Hyman takes a good, hard look at the American obsession in youth sports and how it has changed the way sports are played and kids are treated physically, mentally and emotionally. I see it everyday at work, I see the battles that these young bodies go through and the wear and tear it brings upon them.

Hyman shows us the root of all these problems started when we took the kids out of their natural environment-stick, ball and open field and forced them into sport-specific training, competition and exhibition. The need to always be better, always be the best athlete and one-up the other kids has become so ingrained it is hard to imagine it any other way. Hyman shows us the true root of these issues: Adults. Not just parents; but parents and coaches and referees and program directors and specialty experts and every adult who tries to redeem their own youth through these children.
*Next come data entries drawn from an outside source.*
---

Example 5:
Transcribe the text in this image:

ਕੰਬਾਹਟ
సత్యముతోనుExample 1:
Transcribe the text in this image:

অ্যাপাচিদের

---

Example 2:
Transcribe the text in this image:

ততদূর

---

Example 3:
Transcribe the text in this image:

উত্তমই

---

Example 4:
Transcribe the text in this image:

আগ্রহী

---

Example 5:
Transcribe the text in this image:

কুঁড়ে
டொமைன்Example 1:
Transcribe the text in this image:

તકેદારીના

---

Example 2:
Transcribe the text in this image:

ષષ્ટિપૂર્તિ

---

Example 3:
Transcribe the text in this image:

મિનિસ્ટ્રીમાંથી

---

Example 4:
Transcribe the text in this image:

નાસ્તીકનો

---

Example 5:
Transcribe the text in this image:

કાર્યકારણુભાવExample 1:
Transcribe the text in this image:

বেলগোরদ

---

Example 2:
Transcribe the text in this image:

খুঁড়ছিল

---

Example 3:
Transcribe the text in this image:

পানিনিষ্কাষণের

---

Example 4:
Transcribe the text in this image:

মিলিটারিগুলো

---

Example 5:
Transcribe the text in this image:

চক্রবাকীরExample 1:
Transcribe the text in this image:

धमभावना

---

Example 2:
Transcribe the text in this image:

Also, he takes an approach to not just show other people's problems, but when he shows his own personal struggle with his son and his injuries it really takes the story to a more individual level. He also concluded the book with some areas in the country where things are being done right, where programs and ideas that bring the sport back to the kid is happening.
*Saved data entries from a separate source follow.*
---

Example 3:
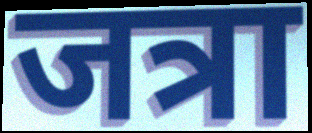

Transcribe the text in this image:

जत्रा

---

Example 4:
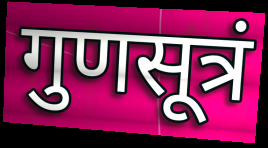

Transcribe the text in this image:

गुणसूत्रं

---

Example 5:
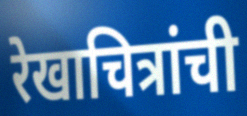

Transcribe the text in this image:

रेखाचित्रांची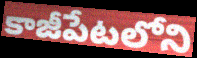
కాజీపేటలోని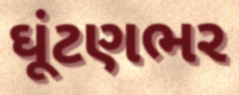
ઘૂંટણભરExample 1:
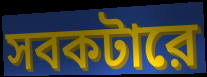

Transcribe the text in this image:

সবকটারে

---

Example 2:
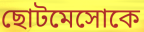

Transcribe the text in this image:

ছোটমেসোকে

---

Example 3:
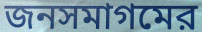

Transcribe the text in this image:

জনসমাগমের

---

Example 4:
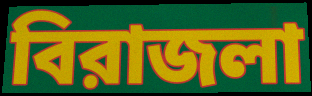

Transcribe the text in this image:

বিরাজলা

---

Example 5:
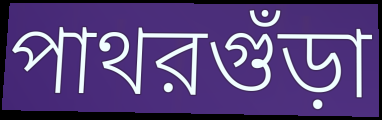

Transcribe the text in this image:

পাথরগুঁড়াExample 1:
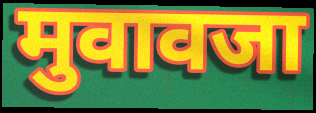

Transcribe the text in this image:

मुवावजा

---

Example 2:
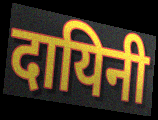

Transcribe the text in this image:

दायिनी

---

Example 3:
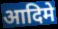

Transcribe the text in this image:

आदिमे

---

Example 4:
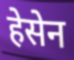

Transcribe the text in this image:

हेसेन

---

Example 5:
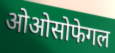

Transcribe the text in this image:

ओओसोफेगल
When we see the "athletes of tomorrow" in little league, soccer, basketball-they rarely make it to the next level or to the professional level. This book looks at those stories individually and corporately and how many lives it affects, where children stay in sports more out of obligation and less out of desire or the love of the game.

Overall, the ideas and thoughts here need to be put more in the forefront of discussion especially for any parents that have young athletes or adults that work with them or coach them. Overuse is a real problem, and this book gets the topic out there. Every parent should read this book.

What do you think about youth sports?